A pregnancy is considered high-risk when there are potential complications that could affect the mother, the baby, or both. High-risk pregnancies require management by a specialist to help ensure the best outcome.

Your pregnancy can be classified as high risk due to one or more of the following reasons.

Age: One of the most common reasons for a high-risk pregnancy is the age of the mother-to-be. Women aged below 17 or over 35 years of age are at greater risk of complications than those between their late teens and early 30s. The risk of miscarriage and genetic defects further increases after age 40.

Pre existing medical conditions: If you suffer from high blood pressure, lung/ kidney or heart problems, diabetes, autoimmune diseases, sexually transmitted diseases or chronic infections like HIV, these could all present risks for the mother and/or her unborn baby.

History of miscarriage: Problems with a previous pregnancy or pregnancies, or a family history of genetic disorders are also risk factors for a high-risk pregnancy.

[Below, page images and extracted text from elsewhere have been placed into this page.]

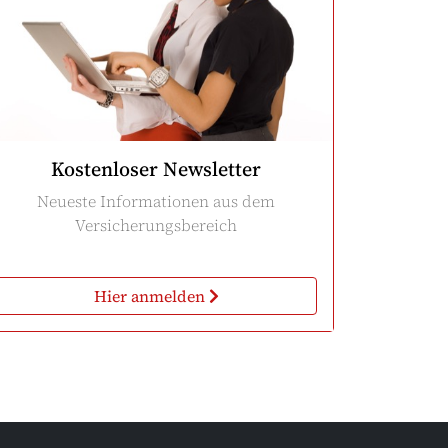
Kostenloser Newsletter
Neueste Informationen aus dem
Versicherungsbereich
Hier anmelden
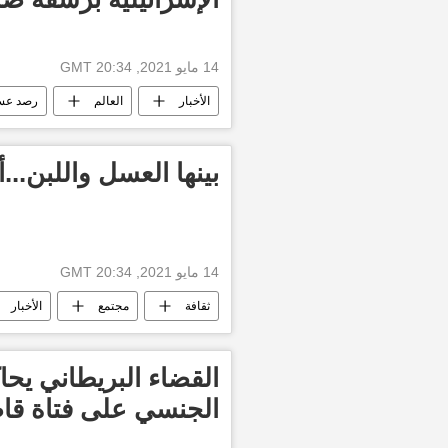
14 مايو 2021, 20:34 GMT
الأخبار
العالم
رصد عس
بينها العسل واللبن..
14 مايو 2021, 20:34 GMT
ثقافة
مجتمع
الأخبار
الجنسي على فتاة قا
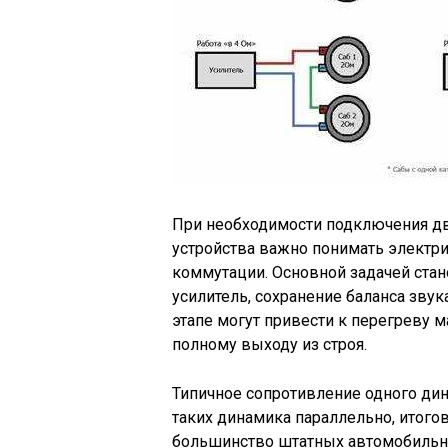
При необходимости подключения дв
устройства важно понимать электр
коммутации. Основной задачей стан
усилитель, сохранение баланса зву
этапе могут привести к перегреву 
полному выходу из строя.
Типичное сопротивление одного дин
таких динамика параллельно, итогов
большинство штатных автомобильны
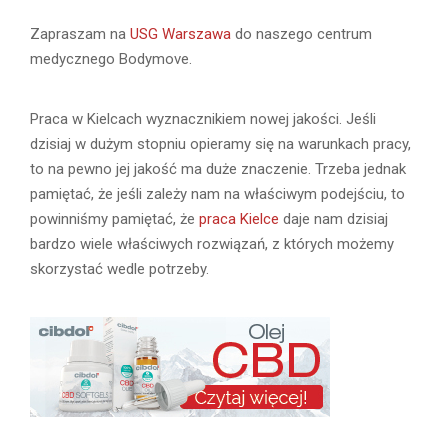
Zapraszam na
USG Warszawa
do naszego centrum
medycznego Bodymove.
Praca w Kielcach wyznacznikiem nowej jakości. Jeśli
dzisiaj w dużym stopniu opieramy się na warunkach pracy,
to na pewno jej jakość ma duże znaczenie. Trzeba jednak
pamiętać, że jeśli zależy nam na właściwym podejściu, to
powinniśmy pamiętać, że
praca Kielce
daje nam dzisiaj
bardzo wiele właściwych rozwiązań, z których możemy
skorzystać wedle potrzeby.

If you have a medical condition, it’s important to consult your doctor before you decide to become pregnant. Your doctor may run tests, adjust medications, or advise you of precautions you need to take to optimize the health of you and your baby.

Even if you are healthy when you become pregnant, it is possible to develop or be diagnosed with problems during pregnancy that can affect you and your baby. Two of the more common pregnancy-related problems are Preeclampsia (high blood pressure, urinary protein, and swelling) and.
Gestational diabetes (a type of diabetes that develops during pregnancy which usually resolves after giving birth). However, with proper management, most women who develop these symptoms are able to have healthy babies with careful monitoring by a trained specialist.